Transcribed page contents
========================
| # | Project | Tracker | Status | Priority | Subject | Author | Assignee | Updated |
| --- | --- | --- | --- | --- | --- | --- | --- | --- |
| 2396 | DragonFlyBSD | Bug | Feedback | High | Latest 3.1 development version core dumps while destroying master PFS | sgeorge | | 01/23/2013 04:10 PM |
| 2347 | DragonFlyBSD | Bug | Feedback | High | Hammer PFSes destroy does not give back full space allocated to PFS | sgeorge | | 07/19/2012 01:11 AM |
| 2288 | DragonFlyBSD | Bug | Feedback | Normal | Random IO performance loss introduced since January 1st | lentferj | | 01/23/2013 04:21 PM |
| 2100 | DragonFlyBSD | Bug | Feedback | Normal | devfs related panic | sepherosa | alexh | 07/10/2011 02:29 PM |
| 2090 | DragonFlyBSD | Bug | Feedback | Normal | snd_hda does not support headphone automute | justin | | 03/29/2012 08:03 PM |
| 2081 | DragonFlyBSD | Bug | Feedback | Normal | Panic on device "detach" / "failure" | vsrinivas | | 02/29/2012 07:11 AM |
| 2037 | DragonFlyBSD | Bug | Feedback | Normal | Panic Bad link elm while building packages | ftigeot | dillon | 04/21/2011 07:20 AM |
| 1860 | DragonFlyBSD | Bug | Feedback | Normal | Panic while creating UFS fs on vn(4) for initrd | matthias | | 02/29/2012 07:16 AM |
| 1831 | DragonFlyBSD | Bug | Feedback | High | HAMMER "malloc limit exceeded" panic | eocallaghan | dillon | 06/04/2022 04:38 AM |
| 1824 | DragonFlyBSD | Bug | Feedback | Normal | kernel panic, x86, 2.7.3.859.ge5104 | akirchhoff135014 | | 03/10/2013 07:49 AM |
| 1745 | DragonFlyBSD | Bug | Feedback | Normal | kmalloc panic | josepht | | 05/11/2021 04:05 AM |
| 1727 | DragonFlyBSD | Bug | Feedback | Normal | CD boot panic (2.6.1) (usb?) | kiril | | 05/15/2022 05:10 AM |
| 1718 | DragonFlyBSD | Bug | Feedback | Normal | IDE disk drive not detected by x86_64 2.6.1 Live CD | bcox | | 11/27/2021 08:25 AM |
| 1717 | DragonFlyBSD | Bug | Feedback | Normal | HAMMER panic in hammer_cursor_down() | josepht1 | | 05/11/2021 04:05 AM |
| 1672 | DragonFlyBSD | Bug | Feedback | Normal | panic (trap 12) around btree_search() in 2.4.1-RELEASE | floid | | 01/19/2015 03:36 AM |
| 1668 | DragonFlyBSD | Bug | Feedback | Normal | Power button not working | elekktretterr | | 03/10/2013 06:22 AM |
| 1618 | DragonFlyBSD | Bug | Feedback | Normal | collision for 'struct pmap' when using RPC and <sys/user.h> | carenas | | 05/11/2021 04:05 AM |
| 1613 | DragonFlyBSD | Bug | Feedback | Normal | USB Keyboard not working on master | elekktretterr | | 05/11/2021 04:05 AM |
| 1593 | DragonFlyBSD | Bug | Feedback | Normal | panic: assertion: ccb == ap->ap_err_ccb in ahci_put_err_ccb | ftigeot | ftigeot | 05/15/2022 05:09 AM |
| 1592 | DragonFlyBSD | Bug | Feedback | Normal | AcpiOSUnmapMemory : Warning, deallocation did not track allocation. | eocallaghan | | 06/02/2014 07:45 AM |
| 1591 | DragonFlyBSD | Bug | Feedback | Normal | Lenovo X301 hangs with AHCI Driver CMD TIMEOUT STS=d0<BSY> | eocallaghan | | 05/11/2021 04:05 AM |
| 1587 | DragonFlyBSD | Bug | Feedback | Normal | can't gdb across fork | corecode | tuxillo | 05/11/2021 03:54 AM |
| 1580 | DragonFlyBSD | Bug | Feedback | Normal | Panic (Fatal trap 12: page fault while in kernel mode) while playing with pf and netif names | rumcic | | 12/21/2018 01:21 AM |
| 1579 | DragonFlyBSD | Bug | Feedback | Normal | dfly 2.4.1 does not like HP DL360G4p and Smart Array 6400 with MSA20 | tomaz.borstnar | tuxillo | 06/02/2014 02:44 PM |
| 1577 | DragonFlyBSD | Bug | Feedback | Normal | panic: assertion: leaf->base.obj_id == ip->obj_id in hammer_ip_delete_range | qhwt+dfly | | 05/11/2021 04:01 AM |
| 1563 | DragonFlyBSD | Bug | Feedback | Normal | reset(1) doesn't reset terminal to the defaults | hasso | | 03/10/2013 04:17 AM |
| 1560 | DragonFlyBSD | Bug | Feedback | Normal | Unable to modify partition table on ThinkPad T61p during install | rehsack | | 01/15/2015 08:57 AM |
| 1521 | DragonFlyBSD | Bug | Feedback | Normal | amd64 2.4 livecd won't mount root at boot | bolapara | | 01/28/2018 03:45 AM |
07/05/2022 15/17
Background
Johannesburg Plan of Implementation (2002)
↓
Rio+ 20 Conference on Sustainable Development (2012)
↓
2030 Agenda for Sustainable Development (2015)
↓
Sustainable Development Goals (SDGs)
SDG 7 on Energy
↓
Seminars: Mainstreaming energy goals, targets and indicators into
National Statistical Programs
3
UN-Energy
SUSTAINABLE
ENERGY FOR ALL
========================
If a line above contains the word "tuxillo", list it.

| 1587 | DragonFlyBSD | Bug | Feedback | Normal | can't gdb across fork | corecode | tuxillo | 05/11/2021 03:54 AM |
| 1579 | DragonFlyBSD | Bug | Feedback | Normal | dfly 2.4.1 does not like HP DL360G4p and Smart Array 6400 with MSA20 | tomaz.borstnar | tuxillo | 06/02/2014 02:44 PM |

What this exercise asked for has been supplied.